Oku Timur – Kesabaran warga Desa Nusa Jaya, Kecamatan Belitang III, Kabupaten OKU Timur, Sumatera Selatan, kian menipis. Selama lebih dari satu tahun, jembatan utama yang menjadi urat nadi aktivitas masyarakat dibiarkan rusak tanpa perbaikan berarti. Di tengah ancaman keselamatan yang mengintai setiap hari, warga menilai Pemerintah Kabupaten OKU Timur dan Pemerintah Kecamatan Belitang III belum menunjukkan langkah nyata untuk mengatasi persoalan tersebut.

Ironisnya, hingga Rabu (29/7/2026), kondisi jembatan masih memprihatinkan. Kerusakan yang semakin parah membuat masyarakat harus mempertaruhkan keselamatan setiap kali melintas, baik untuk bekerja, mengantar anak ke sekolah, menuju puskesmas, maupun membawa hasil panen ke pasar.

Berdasarkan pantauan warga di lokasi, permukaan jembatan terlihat berlubang, tidak rata, dan mengalami penurunan akibat tergerus tanah. Bagian pinggir serta struktur penahan juga mulai mengalami kerusakan sehingga dikhawatirkan tidak lagi mampu menopang beban kendaraan yang melintas.

Yang lebih memprihatinkan, tidak terdapat rambu-rambu peringatan bahaya, pembatas jalan, maupun pengamanan sementara dari instansi terkait. Padahal, jembatan tersebut merupakan satu-satunya akses utama yang menghubungkan aktivitas ekonomi, pendidikan, kesehatan, dan mobilitas masyarakat Desa Nusa Jaya.
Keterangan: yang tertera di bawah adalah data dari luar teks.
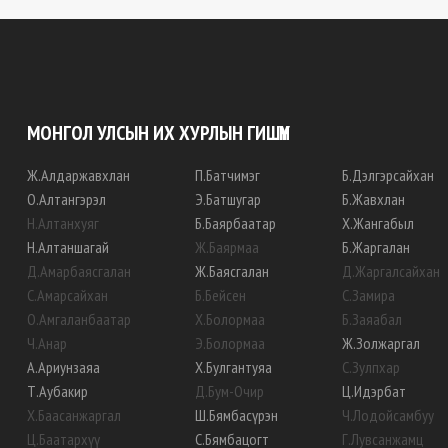
МОНГОЛ УЛСЫН ИХ ХУРЛЫН ГИШҮҮН
Ж
.
Алдаржавхлан
П
.
Батчимэг
Б
.
Дэлгэрсайхан
О
.
Алтангэрэл
Э
.
Батшугар
Б
.
Жавхлан
Н
.
Алтанхуяг
Б
.
Баярбаатар
Х
.
Жангабыл
Н
.
Алтаншагай
Ж
.
Баярмаа
Б
.
Жаргалан
Д
.
Амарбаясгалан
Ж
.
Баясгалан
Д
.
Жаргалсайхан
С
.
Амарсайхан
Б
.
Бейсен
С
.
Замира
О
.
Амгаланбаатар
Х
.
Болормаа
Б
.
Заяабал
Ч
.
Анар
Э
.
Болормаа
Ж
.
Золжаргал
А
.
Ариунзаяа
Х
.
Булгантуяа
С
.
Зулпхар
Т
.
Аубакир
Д
.
Бум-Очир
Ц
.
Идэрбат
Х
.
Баасанжаргал
Ш
.
Бямбасүрэн
Ч
.
Лодойсамбуу
Ц
.
Баатархүү
С
.
Бямбацогт
Г
.
Лувсанжамц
Setiap hari, warga harus menghadapi risiko kecelakaan. Pengendara sepeda motor rawan tergelincir akibat kondisi jalan yang rusak, sementara kendaraan roda empat harus melintas secara bergantian karena sempit dan membahayakan.

Akibatnya, distribusi hasil pertanian warga menjadi terganggu. Kondisi tersebut juga berpotensi menghambat kendaraan darurat, termasuk ambulans yang membawa pasien kritis maupun ibu hamil yang hendak melahirkan.

Anak-anak sekolah pun tidak luput dari ancaman. Mereka harus melintasi jembatan dengan penuh kehati-hatian agar tidak terpeleset atau terjatuh ke saluran di bawah jembatan.

Situasi semakin mengkhawatirkan ketika musim hujan tiba. Aliran air yang deras terus mengikis bagian bawah konstruksi sehingga warga khawatir jembatan sewaktu-waktu bisa ambruk.

Perwakilan warga Desa Nusa Jaya mengaku sudah berulang kali menyampaikan laporan kepada pemerintah desa, kecamatan hingga dinas terkait. Namun, menurut mereka, laporan tersebut belum membuahkan tindakan nyata.

“Kami sudah berkali-kali melapor ke kantor desa, ke kecamatan, bahkan ke dinas terkait. Janji selalu ada, tapi sampai sekarang tidak ada yang datang mengecek, apalagi memperbaiki. Apakah nyawa dan keselamatan kami tidak berharga bagi Pemerintah OKU Timur?” ujar salah seorang perwakilan warga dengan nada kecewa.

Kekecewaan masyarakat semakin besar karena hingga kini belum ada kepastian kapan perbaikan akan dilakukan. Warga berharap pemerintah tidak hanya memberikan janji, tetapi segera turun langsung melihat kondisi di lapangan.

Masyarakat mendesak Bupati OKU Timur, Wakil Bupati OKU Timur, Ketua DPRD Kabupaten OKU Timur, Dinas PUPR Kabupaten OKU Timur, Dinas Perhubungan Kabupaten OKU Timur, serta Camat Belitang III segera mengambil langkah konkret agar akses vital tersebut tidak semakin membahayakan masyarakat.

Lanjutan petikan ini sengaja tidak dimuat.